▶ [Task brief]
Among the entries below, find the lines with "crown" and copy them.

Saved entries
§ §

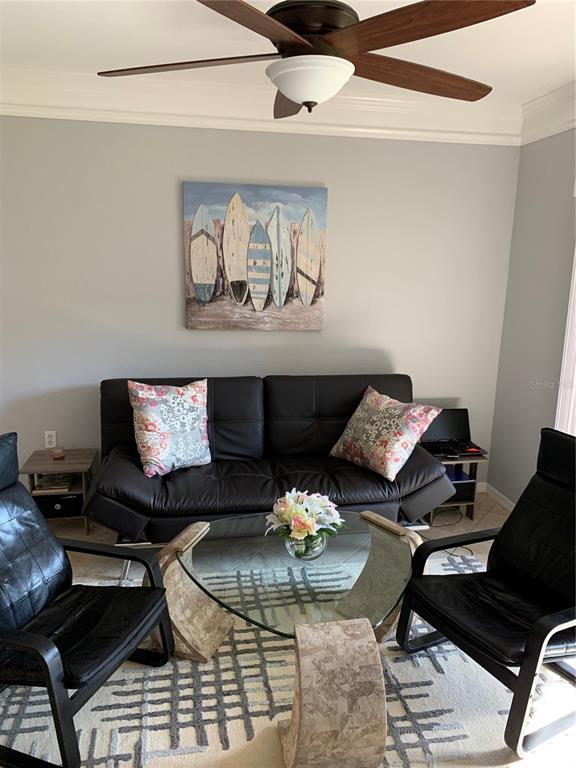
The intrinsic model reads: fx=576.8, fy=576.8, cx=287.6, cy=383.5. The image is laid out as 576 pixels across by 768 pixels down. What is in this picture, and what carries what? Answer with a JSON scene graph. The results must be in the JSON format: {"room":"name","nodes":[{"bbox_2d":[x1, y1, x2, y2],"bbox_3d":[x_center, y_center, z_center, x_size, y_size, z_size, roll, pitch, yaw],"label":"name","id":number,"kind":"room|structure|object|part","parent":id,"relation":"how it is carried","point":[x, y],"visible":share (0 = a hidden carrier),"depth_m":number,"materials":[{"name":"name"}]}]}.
{"room":"living room","nodes":[
{"label":"living room","id":0,"kind":"room"},
{"bbox_2d":[0,115,520,492],"bbox_3d":[-0.612,-0.494,3.779,4.393,2.669,0.145,-1,12,-10],"label":"back wall","id":1,"kind":"structure","parent":0,"point":[315,171],"depth_m":3.68,"materials":[{"name":"grey paint"}]},
{"bbox_2d":[44,430,56,448],"bbox_3d":[-1.550,0.363,3.762,0.072,0.117,0.009,-1,12,-10],"label":"wall socket","id":2,"kind":"object","parent":1,"relation":"attached to","point":[46,434],"visible":0.98,"depth_m":3.76,"materials":[{"name":"white plastic"}]},
{"bbox_2d":[183,180,327,330],"bbox_3d":[-0.205,-0.800,3.674,0.878,0.909,0.041,-1,12,-10],"label":"painting","id":3,"kind":"object","parent":1,"relation":"attached to","point":[198,279],"visible":0.99,"depth_m":3.65},
{"bbox_2d":[0,66,518,144],"bbox_3d":[-0.006,-1.358,2.182,4.710,0.206,2.618,-1,12,-10],"label":"crown molding","id":4,"kind":"structure","parent":1,"relation":"attached to","point":[49,112],"depth_m":3.43,"materials":[{"name":"white paint"}]},
{"bbox_2d":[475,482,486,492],"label":"baseboard","id":5,"kind":"structure","parent":1,"relation":"attached to","point":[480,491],"depth_m":4.29,"materials":[{"name":"white paint"}]},
{"bbox_2d":[0,0,575,104],"bbox_3d":[-0.055,-1.348,1.332,4.928,0.116,4.587,-1,12,-10],"label":"ceiling","id":6,"kind":"structure","parent":0,"point":[554,76],"depth_m":2.68,"materials":[{"name":"white paint"}]},
{"bbox_2d":[95,0,531,117],"bbox_3d":[0.064,-1.100,1.757,1.289,0.514,1.289,6,13,19],"label":"ceiling fan","id":7,"kind":"object","parent":6,"relation":"hanging from","point":[287,37],"visible":0.99,"depth_m":1.65,"materials":[{"name":"brown wood"}]},
{"bbox_3d":[-0.315,-0.997,1.816,0.566,0.038,0.337,-1,12,-9],"label":"blade","id":8,"kind":"part","parent":7,"relation":"part of","materials":[{"name":"brown wood"}]},
{"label":"blade","id":9,"kind":"part","parent":7,"relation":"part of","materials":[{"name":"brown wood"}]},
{"bbox_3d":[0.025,-1.045,2.138,0.286,0.050,0.596,-1,12,-9],"label":"blade","id":10,"kind":"part","parent":7,"relation":"part of","materials":[{"name":"brown wood"}]},
{"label":"motor housing","id":11,"kind":"part","parent":7,"relation":"part of","materials":[{"name":"brown metal"}]},
{"bbox_3d":[0.416,-1.001,1.895,0.601,0.048,0.307,-1,12,-9],"label":"blade","id":12,"kind":"part","parent":7,"relation":"part of","materials":[{"name":"brown wood"}]},
{"bbox_3d":[0.328,-0.927,1.524,0.424,0.042,0.469,-1,12,-9],"label":"blade","id":13,"kind":"part","parent":7,"relation":"part of","materials":[{"name":"brown wood"}]},
{"bbox_2d":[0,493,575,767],"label":"floor","id":14,"kind":"structure","parent":0,"point":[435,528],"depth_m":3.49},
{"bbox_2d":[20,447,96,534],"bbox_3d":[-1.398,0.668,3.599,0.374,0.430,0.373,-1,12,-10],"label":"side table","id":15,"kind":"object","parent":14,"relation":"on","point":[70,460],"visible":0.62,"depth_m":3.49,"materials":[{"name":"brown wood"}]},
{"bbox_2d":[33,472,74,491],"bbox_3d":[-1.445,0.603,3.581,0.204,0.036,0.206,-1,12,-10],"label":"book stack","id":16,"kind":"object","parent":15,"relation":"in","point":[45,484],"visible":0.94,"depth_m":3.53,"materials":[{"name":"paper"}]},
{"bbox_2d":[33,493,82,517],"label":"drawer","id":17,"kind":"object","parent":15,"relation":"in","point":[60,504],"visible":0.55,"depth_m":3.50,"materials":[{"name":"black"}]},
{"bbox_2d":[52,446,64,459],"bbox_3d":[-1.419,0.423,3.561,0.075,0.064,0.076,-1,12,-10],"label":"candle","id":18,"kind":"object","parent":15,"relation":"on","point":[59,454],"visible":1,"depth_m":3.54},
{"bbox_2d":[88,374,453,548],"bbox_3d":[-0.102,0.471,3.444,2.008,0.927,0.954,-1,12,-10],"label":"sofa","id":19,"kind":"object","parent":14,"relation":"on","point":[223,397],"visible":0.8,"depth_m":3.26,"materials":[{"name":"black leather"}]},
{"bbox_2d":[128,379,210,476],"bbox_3d":[-0.651,0.243,3.286,0.501,0.512,0.280,-7,15,-34],"label":"throw pillow","id":20,"kind":"object","parent":19,"relation":"on","point":[154,454],"visible":1,"depth_m":3.20,"materials":[{"name":"fabric"}]},
{"bbox_2d":[329,387,440,480],"bbox_3d":[0.550,0.273,3.411,0.351,0.440,0.601,-8,16,-37],"label":"throw pillow","id":21,"kind":"object","parent":19,"relation":"on","point":[399,444],"visible":1,"depth_m":3.29,"materials":[{"name":"fabric"}]},
{"bbox_2d":[0,541,575,767],"bbox_3d":[0.014,1.223,2.162,2.767,0.015,2.429,-1,12,-10],"label":"rug","id":22,"kind":"object","parent":14,"relation":"on","point":[128,733],"visible":0.51,"depth_m":2.17,"materials":[{"name":"carpet"}]},
{"bbox_2d":[0,434,172,767],"bbox_3d":[-0.916,0.746,2.062,0.815,0.929,0.697,5,13,18],"label":"armchair","id":23,"kind":"object","parent":22,"relation":"on","point":[48,670],"visible":0.99,"depth_m":2.09,"materials":[{"name":"black leather"}]},
{"bbox_2d":[155,506,423,767],"bbox_3d":[0.033,0.952,2.310,1.216,0.470,1.115,-1,12,-10],"label":"coffee table","id":24,"kind":"object","parent":22,"relation":"on","point":[163,552],"visible":0.92,"depth_m":2.02,"materials":[{"name":"clear glass"}]},
{"bbox_3d":[-0.429,0.874,2.389,0.328,0.464,0.345,-1,12,-10],"label":"leg","id":25,"kind":"part","parent":24,"relation":"part of","materials":[{"name":"brown stone"}]},
{"bbox_2d":[284,529,326,561],"bbox_3d":[0.072,0.648,2.334,0.183,0.128,0.186,-1,12,-10],"label":"glass vase","id":26,"kind":"object","parent":24,"relation":"on","point":[322,549],"visible":0.6,"depth_m":2.27,"materials":[{"name":"clear glass"}]},
{"bbox_2d":[266,488,344,546],"bbox_3d":[0.070,0.553,2.353,0.319,0.234,0.310,-1,12,-10],"label":"flower bouquet","id":27,"kind":"object","parent":26,"relation":"in","point":[304,513],"visible":0.98,"depth_m":2.30,"materials":[{"name":"white plant"}]},
{"bbox_3d":[0.136,0.995,1.817,0.307,0.447,0.294,-1,12,-10],"label":"base","id":28,"kind":"part","parent":24,"relation":"part of","materials":[{"name":"beige stone"}]},
{"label":"leg","id":29,"kind":"part","parent":24,"relation":"part of","materials":[{"name":"beige stone"}]},
{"bbox_2d":[396,428,575,761],"bbox_3d":[0.974,0.743,2.236,0.837,0.954,0.736,-6,14,-28],"label":"armchair","id":30,"kind":"object","parent":22,"relation":"on","point":[554,625],"visible":1,"depth_m":2.25,"materials":[{"name":"black leather"}]},
{"bbox_2d":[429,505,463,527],"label":"power cord","id":31,"kind":"object","parent":14,"relation":"on","point":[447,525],"visible":0.6,"depth_m":3.78,"materials":[{"name":"black plastic"}]},
{"bbox_2d":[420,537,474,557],"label":"power cord","id":32,"kind":"object","parent":14,"relation":"on","point":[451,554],"visible":0.31,"depth_m":3.40,"materials":[{"name":"black plastic"}]},
{"bbox_2d":[423,442,486,522],"bbox_3d":[1.039,0.644,3.886,0.384,0.452,0.398,-1,12,-10],"label":"side table","id":33,"kind":"object","parent":14,"relation":"on","point":[478,459],"visible":0.37,"depth_m":3.78,"materials":[{"name":"wood"}]},
{"bbox_2d":[419,408,484,455],"bbox_3d":[1.090,0.311,3.853,0.364,0.227,0.334,-1,12,-10],"label":"laptop","id":34,"kind":"object","parent":33,"relation":"on","point":[447,423],"visible":0.83,"depth_m":3.94,"materials":[{"name":"black plastic"}]},
{"bbox_2d":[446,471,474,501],"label":"black box","id":35,"kind":"object","parent":33,"relation":"in","point":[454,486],"visible":0.3,"depth_m":3.81,"materials":[{"name":"black"}]},
{"bbox_2d":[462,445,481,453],"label":"red object","id":36,"kind":"object","parent":33,"relation":"on","point":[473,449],"visible":0.97,"depth_m":3.79,"materials":[{"name":"red plastic"}]},
{"bbox_2d":[487,127,575,506],"bbox_3d":[2.012,0.007,1.776,0.145,2.672,4.785,-1,12,-10],"label":"right wall","id":37,"kind":"structure","parent":0,"point":[524,168],"depth_m":3.71,"materials":[{"name":"grey paint"}]},
{"bbox_2d":[480,481,515,510],"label":"baseboard","id":38,"kind":"structure","parent":37,"relation":"attached to","point":[508,502],"depth_m":4.12,"materials":[{"name":"white paint"}]},
{"bbox_2d":[519,80,575,144],"bbox_3d":[1.902,-1.169,1.500,0.143,0.211,4.608,-1,12,-10],"label":"crown molding","id":39,"kind":"structure","parent":37,"relation":"attached to","point":[551,120],"depth_m":3.40,"materials":[{"name":"white paint"}]},
{"bbox_2d":[554,240,575,434],"bbox_3d":[1.703,-0.198,2.931,0.146,2.174,1.016,-1,12,-10],"label":"curtain","id":40,"kind":"structure","parent":37,"relation":"attached to","point":[575,373],"depth_m":3.29,"materials":[{"name":"white fabric"}]}
]}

§ §

▶ [Problem solution]
{"bbox_2d":[0,66,518,144],"bbox_3d":[-0.006,-1.358,2.182,4.710,0.206,2.618,-1,12,-10],"label":"crown molding","id":4,"kind":"structure","parent":1,"relation":"attached to","point":[49,112],"depth_m":3.43,"materials":[{"name":"white paint"}]},
{"bbox_2d":[519,80,575,144],"bbox_3d":[1.902,-1.169,1.500,0.143,0.211,4.608,-1,12,-10],"label":"crown molding","id":39,"kind":"structure","parent":37,"relation":"attached to","point":[551,120],"depth_m":3.40,"materials":[{"name":"white paint"}]},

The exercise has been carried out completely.